Dataset records =>
★ ★ ★ ★
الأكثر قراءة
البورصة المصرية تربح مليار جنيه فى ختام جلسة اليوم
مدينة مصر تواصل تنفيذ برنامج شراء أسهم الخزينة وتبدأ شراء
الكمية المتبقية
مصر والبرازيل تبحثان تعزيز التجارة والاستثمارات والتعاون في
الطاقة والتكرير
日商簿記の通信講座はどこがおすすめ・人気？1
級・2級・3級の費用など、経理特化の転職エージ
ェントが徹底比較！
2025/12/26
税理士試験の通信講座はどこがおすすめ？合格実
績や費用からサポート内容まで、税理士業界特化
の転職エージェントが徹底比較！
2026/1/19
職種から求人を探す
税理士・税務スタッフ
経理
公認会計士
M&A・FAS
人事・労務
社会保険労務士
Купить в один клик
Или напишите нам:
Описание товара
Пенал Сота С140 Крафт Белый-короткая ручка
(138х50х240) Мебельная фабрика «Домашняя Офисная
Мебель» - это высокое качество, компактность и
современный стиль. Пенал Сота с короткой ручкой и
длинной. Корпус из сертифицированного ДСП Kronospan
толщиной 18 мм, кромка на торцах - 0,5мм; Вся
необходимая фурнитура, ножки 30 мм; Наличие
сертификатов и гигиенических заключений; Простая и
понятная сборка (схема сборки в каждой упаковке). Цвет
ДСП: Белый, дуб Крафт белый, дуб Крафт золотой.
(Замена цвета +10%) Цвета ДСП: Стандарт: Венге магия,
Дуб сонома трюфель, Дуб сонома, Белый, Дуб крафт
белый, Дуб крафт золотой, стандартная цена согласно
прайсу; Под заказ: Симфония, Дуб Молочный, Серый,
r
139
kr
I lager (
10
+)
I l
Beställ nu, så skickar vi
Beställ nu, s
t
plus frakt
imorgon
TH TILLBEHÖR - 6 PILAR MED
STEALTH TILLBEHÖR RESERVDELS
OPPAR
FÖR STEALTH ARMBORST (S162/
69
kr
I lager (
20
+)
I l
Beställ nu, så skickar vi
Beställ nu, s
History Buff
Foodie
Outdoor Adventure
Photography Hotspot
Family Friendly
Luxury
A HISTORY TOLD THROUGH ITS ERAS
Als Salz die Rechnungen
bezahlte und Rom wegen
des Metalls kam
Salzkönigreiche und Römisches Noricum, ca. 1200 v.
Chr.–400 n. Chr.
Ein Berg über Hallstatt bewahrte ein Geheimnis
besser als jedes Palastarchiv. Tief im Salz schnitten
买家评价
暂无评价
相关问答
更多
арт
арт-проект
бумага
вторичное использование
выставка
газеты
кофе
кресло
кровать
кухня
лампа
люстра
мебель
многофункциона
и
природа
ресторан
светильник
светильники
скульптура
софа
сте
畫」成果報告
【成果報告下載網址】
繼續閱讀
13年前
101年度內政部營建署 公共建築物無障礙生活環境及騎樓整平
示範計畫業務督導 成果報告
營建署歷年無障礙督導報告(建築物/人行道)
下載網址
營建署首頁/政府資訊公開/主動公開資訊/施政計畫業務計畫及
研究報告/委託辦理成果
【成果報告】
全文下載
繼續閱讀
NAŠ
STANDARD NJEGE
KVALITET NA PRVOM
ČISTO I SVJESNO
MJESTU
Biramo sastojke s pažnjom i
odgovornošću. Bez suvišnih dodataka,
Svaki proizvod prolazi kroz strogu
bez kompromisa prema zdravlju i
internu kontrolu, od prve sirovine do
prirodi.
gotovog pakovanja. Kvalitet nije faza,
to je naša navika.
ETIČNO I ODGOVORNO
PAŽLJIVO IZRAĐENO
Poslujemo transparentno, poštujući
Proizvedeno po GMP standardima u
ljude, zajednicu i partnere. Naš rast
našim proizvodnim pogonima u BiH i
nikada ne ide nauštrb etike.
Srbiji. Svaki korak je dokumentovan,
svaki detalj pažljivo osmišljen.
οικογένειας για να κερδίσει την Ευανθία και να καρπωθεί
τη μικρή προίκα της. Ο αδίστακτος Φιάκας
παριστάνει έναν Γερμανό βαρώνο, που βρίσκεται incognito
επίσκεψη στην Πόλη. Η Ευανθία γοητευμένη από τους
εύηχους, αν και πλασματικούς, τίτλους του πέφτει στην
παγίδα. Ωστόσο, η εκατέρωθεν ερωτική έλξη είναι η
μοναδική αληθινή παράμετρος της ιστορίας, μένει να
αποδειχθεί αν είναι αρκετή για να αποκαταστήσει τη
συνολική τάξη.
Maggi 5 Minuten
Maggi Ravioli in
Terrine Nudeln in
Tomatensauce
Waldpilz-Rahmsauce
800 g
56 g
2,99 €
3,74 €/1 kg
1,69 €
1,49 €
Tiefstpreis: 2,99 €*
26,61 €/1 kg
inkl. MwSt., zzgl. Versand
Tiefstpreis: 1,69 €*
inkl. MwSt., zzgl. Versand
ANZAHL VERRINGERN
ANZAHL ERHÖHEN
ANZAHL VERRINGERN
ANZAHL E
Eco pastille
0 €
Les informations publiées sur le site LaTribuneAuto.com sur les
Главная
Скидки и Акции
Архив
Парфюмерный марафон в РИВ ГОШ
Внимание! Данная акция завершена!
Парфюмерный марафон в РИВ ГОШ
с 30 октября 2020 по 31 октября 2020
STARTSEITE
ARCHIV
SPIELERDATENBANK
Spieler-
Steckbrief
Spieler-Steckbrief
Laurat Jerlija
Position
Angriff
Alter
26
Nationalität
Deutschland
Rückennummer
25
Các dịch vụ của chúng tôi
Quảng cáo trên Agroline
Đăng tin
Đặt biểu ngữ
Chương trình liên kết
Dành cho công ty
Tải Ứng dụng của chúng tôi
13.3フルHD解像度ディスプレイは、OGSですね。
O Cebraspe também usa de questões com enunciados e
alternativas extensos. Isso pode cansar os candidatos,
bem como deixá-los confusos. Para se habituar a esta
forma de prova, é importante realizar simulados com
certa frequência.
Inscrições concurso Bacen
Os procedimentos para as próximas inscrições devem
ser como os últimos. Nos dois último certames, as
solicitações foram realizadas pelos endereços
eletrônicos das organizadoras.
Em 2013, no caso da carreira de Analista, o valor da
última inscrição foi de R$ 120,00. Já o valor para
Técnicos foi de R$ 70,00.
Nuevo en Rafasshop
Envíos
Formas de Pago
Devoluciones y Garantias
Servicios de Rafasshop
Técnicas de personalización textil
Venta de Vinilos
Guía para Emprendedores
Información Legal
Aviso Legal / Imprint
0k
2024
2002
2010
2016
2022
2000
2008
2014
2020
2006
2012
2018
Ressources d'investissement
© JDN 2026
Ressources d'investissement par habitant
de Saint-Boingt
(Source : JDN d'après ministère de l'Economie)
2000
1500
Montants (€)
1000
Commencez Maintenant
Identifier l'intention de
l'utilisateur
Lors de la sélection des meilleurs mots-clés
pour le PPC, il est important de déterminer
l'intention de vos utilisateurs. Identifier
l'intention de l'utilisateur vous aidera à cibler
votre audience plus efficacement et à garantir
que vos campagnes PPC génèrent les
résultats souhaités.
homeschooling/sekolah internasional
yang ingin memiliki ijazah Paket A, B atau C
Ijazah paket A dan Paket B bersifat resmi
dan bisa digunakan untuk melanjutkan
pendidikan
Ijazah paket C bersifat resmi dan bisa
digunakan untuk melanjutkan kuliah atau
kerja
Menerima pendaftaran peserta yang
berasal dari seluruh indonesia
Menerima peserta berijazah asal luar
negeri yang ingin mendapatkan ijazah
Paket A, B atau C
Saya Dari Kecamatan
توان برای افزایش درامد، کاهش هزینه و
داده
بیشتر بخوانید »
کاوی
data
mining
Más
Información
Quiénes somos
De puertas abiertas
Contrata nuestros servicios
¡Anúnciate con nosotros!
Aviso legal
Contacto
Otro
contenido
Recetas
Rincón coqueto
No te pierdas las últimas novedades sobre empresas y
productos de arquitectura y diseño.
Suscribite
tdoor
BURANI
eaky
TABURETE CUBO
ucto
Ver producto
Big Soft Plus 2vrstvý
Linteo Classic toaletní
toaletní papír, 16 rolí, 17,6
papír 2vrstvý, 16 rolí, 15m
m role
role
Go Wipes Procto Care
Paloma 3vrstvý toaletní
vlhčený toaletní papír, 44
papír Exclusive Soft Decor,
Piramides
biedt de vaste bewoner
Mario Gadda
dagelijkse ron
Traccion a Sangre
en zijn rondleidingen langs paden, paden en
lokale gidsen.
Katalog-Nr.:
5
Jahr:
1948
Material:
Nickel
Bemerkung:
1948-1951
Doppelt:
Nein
★ ★ ★ ★
Your objective => Sift through the entries and copy every line with "melanjutkan".

Response to this task =>
dan bisa digunakan untuk melanjutkan
digunakan untuk melanjutkan kuliah atau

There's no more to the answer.